Good luck to Boris – he needs it. In the meantime, we’ll wait and see how Gordon fares.

Londongrad

So, the current Mayor has crept ahead again in the lastest round of elections polls.

It’s no dionysian whirlwind, but the upcoming mayoral election has whipped up quite the flurry in media circles. As to the outcome – it looks like your guess is as good as the experts’ at the moment.

The policies themselves are either similar on the large scale (greenifying London, cutting crime, improving transport), or negligible on the smaller, electorate-winning scale. The crepuscular soup of promises and semi-promises is a hard one to negotiate and I for one am not taken by any of the contestants so far.

It’s all up in the air and, spectator-wise, there’s nothing like a good down-to-the-line, nose-to-nose battle, especially when the stakes have never been greater.

For, if there is one thing the audacious Ken Livingstone has done for London, it is make London worth fighting for. No matter your political bent, race, sexuality, religion, educational background, Prius-piousness or tap-water-worthiness, the battle for Mayor is the hottest ticket in town and the audience is braying for blood.
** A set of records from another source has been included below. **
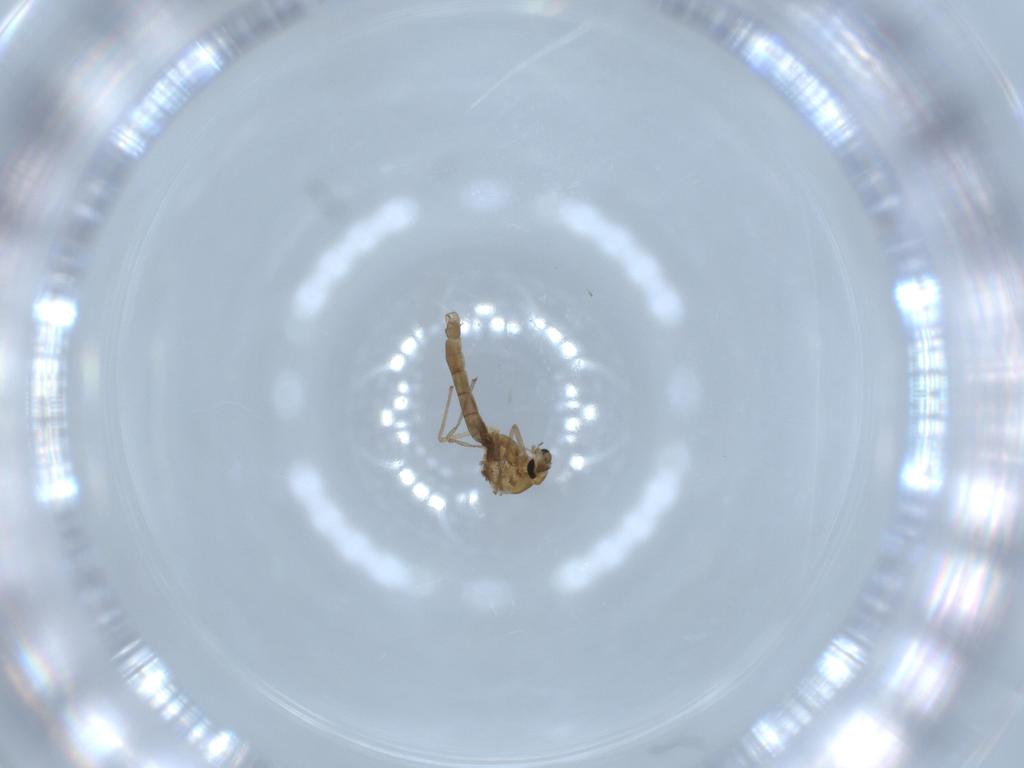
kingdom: Animalia
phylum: Arthropoda
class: Insecta
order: Diptera
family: Chironomidae
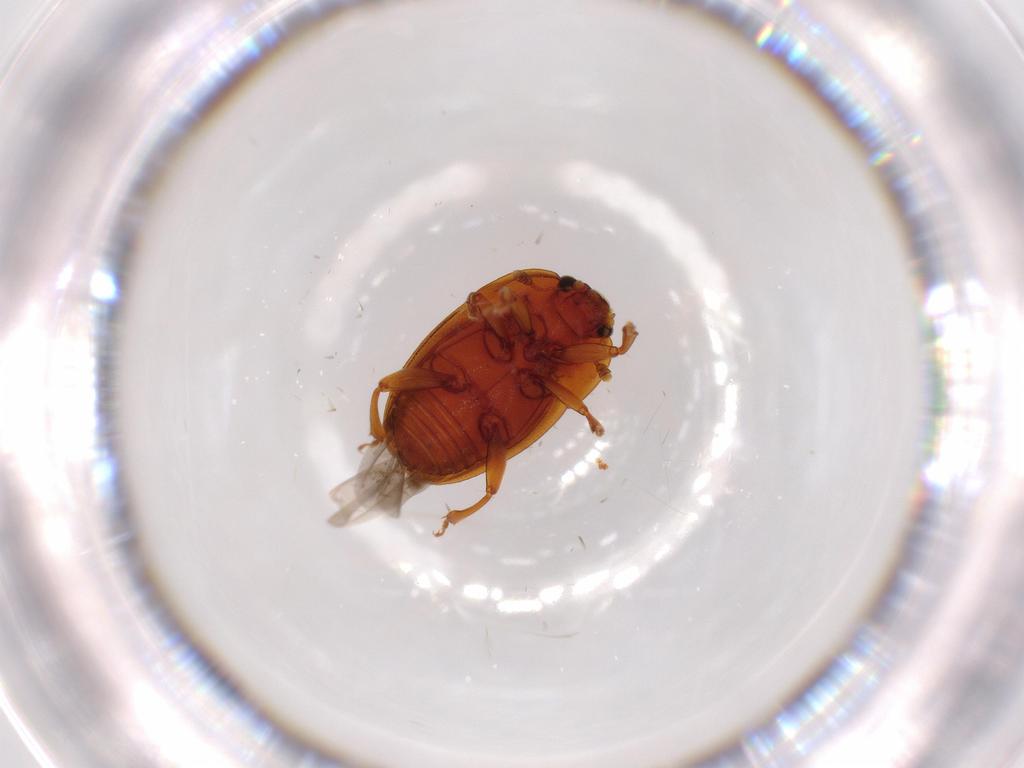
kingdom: Animalia
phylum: Arthropoda
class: Insecta
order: Coleoptera
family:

And whilst you might not like his apparent love of glasnost (surrounding Lee Jasper, for example), committed perestroika of TfL and that irritatingly insoucient voice, he has succeeded in injecting a heavy dose of partiinost, or party-mindedness, into London life.

Whether it’s a party to which your precious vote is suited is another question altogether.

some guilt with your weetabix?

We analyse elections, oil prices and war in Afghanistan until the cows come home and in doing so we often confuse politics into an overstudied whirlygig. But one development on a global scale has gone relatively unnoticed, despite the fact that its effects will be felt by all at every level of society, in every country in the world.

Cereals - tiny, innocuous, homesteady grains, have reluctantly been thrust into the spotlight for their 15 minutes of fame.

Grain prices have shot up in recent months and here in London a mere ripple across day-to-day life will soon become a splash in everybody’s approach to food and living.  Any politics that directly affects our greedy appetites is a sure-fire way of getting peoples’ attention.

Last year’s dramatic riots in Latin America pricked all of our ears up, whilst just two weeks ago, New York magazine noticed that prices of ubiquitous NYC staples – slizes of pizza, bagels, hot-dogs - are resolutely heading north. Everything from flour to eggs and cheese (grain-fed chooks and cows) is affected.

The reasons for the world food crisis (and don’t go believing that just because your dough balls are piping hot and pillowy, London is spared) are like a knotted ball of string.

In no particular order: the Chinese have developed a taste for meat and the ’westernised’ diet. It takes 700 calories of animal feed to produce 100 calories of beef. Modern farming is oil-dependent and more powers are competing for the same amount of oil, which itself is more expensive because of war with Iraq. Grain-producing countries, in particular, Australia, are suffering massive droughts - owed, in no small way, to climate change. This limits exports, affecting both import and export nations’ food supplies. Many mistakenly see biofuels as an answer to climate change, although one litre of ethanol from corn uses most of the energy the ethanol contains. Deforestation has risen with biofuel production. The focus on biofuels essentially – and devastatingly - cranks the spotlight from the third world on to voter-friendly green wash. Each knot is a result of a twist somewhere else along the line.

Time and again we are reminded just how much economy and ecology are not mutually exclusive. Whether you believe that they can exist symbiotically, or like Paul Kingsnorth of Ecologist magazine, you see civilisation heading towards ‘ecocide’, the food crisis is a salutory and inescapable reality.

The sobering words of Paul Krugman of the New York Times encapsulate the situation pretty neatly: “Cheap food, like cheap oil, may soon be a thing of the past.”

Your Weetabix may never taste the same.